The tabular Q model in this widget handles the same situation differently. As the crowd shifts during reversal, the focal agent increasingly encounters social counts it rarely saw during acquisition — states with little learned history and therefore fast-updating Q-values. The redistribution of conspecifics effectively moves the agent into a novel region of experience, allowing the new contingency to be learned quickly. This is the tabular model's key structural advantage: each (option, social-count) pair is a genuinely independent context, not a single shared weight.

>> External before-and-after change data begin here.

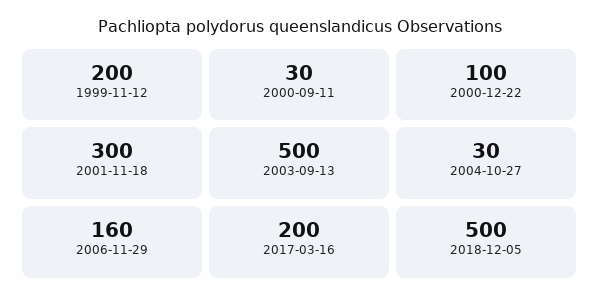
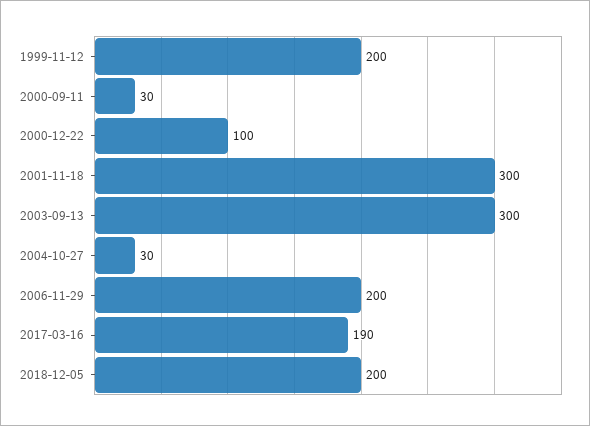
2003-09-13: 500 -> 300
2006-11-29: 160 -> 200
2017-03-16: 200 -> 190
2018-12-05: 500 -> 200

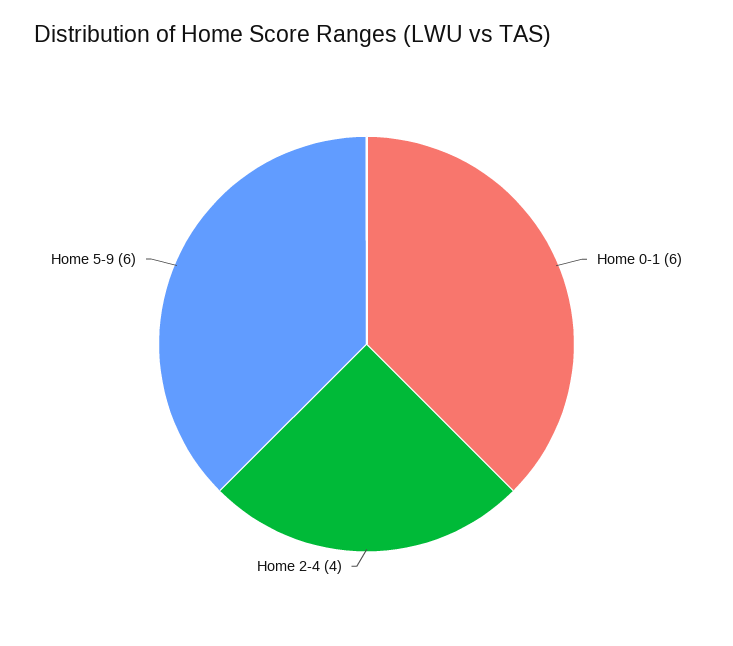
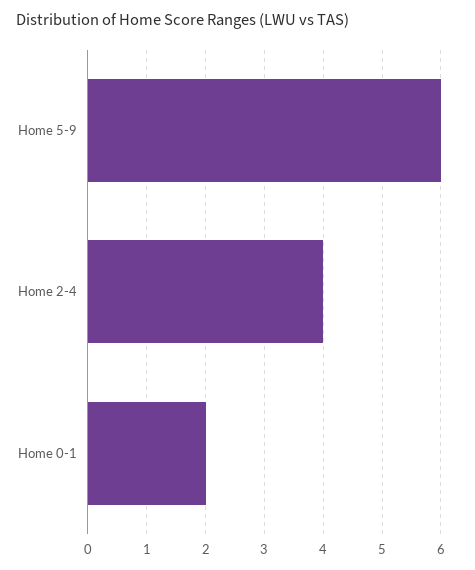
Home 0-1: 6 -> 2

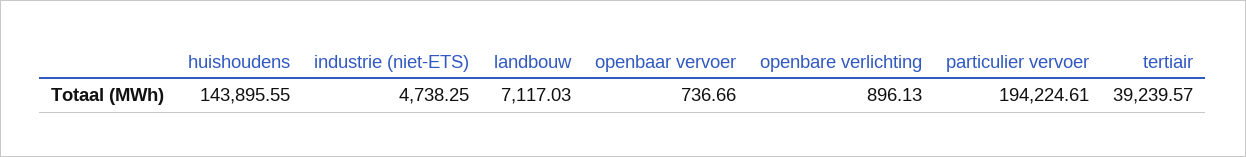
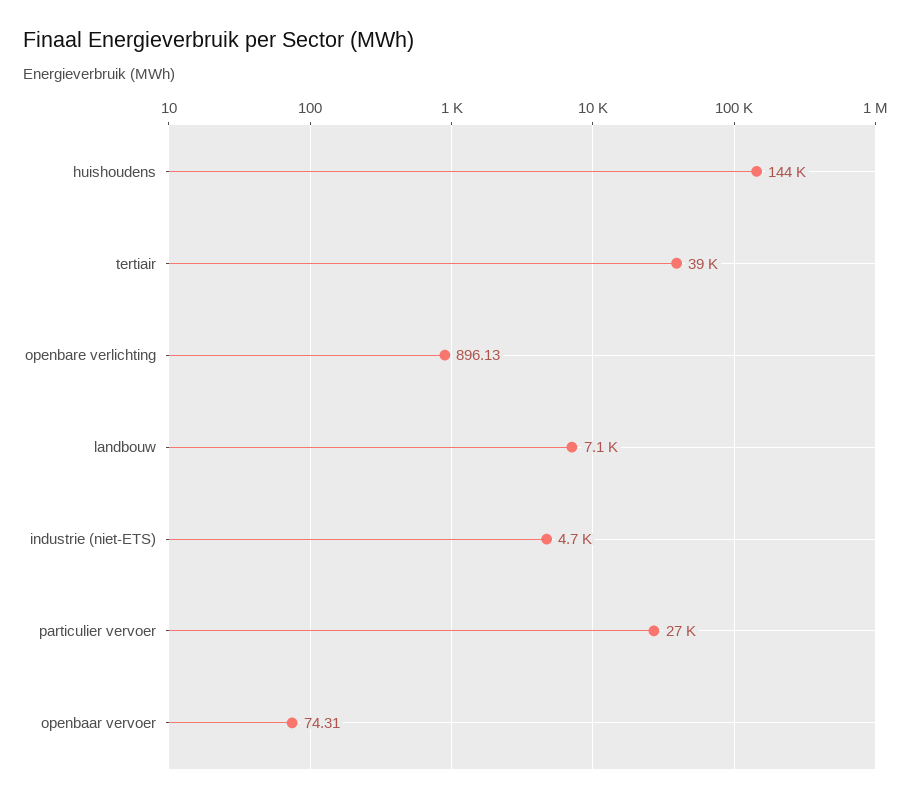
openbaar vervoer: 736.66 -> 74.31
particulier vervoer: 194224.61 -> 27000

True interaction effects — where the value of a social cue depends on which environmental cue is present — are actually representable in the tabular Q model on the other tabs, because each (option, social-count) pair gets its own independent Q-value with no additivity constraint. CCM/Linear FA cannot represent such interactions because wsoc is a single number that applies regardless of context. In the current task design this distinction does not arise — the environmental cue is always present at each option, so there is no env-cue variation to interact with. But in a richer task where environmental cues varied across trials, the tabular model could learn that "social cues matter when the env cue is also present, but not otherwise" — a conjunction CCM cannot express. Whether animals represent such conjunctions is an empirical question the reversal paradigm could probe with appropriate modifications.
2. What "salience" means mechanically. In CCM, βsoc controls both how fast social associations are learned and how strongly they influence behavior — these are conflated in a single parameter. In the Linear FA framing they separate naturally: the learning rate governs update speed, while the weight magnitude governs influence on Q(i). The tabular Q model sidesteps this question entirely: there is no salience parameter, only a counting limit that determines what the animal can perceive. What gets learned follows from what gets observed.
3. The state augmentation question. Linear FA and CCM ask: given that social cues are present, how do their learning dynamics compare to environmental cues? The tabular Q model in this widget asks a more fundamental prior question: does having access to social context at all — at whatever granularity — change what the agent can learn? The counting limit manipulation probes this directly, asking how coarsely social context can be perceived before its benefits disappear. These are complementary questions, not competing ones.
For the core CCM prediction — a reversal advantage for collectively-trained animals — the two models agree qualitatively but for different reasons.
In CCM / Linear FA, the reversal advantage emerges from wsoc acting as an early-warning signal: socially-informed animals begin updating when they observe their conspecifics shifting toward the new correct option, before environmental prediction errors alone would drive learning. The asymmetric βsoc rate amplifies this effect.
In the tabular Q model, the reversal advantage depends on state-space structure. Social context provides discriminating states that shift as conspecifics redistribute after reversal, moving agents into less-familiar territory where Q-values update quickly. Coarser counting limits reduce this effect — predicting that animals with limited social numerosity show weaker reversal advantages, a prediction CCM does not make.
Both models predict that individually-trained animals (no social context) show slower reversal. But the tabular model additionally predicts a non-monotonic effect of social perception granularity: very fine-grained social perception can hurt reversal by over-specifying social states and building up rich history that must be overwritten (visible in the Learning Curves tab at limit=∞). CCM has no analog to this prediction.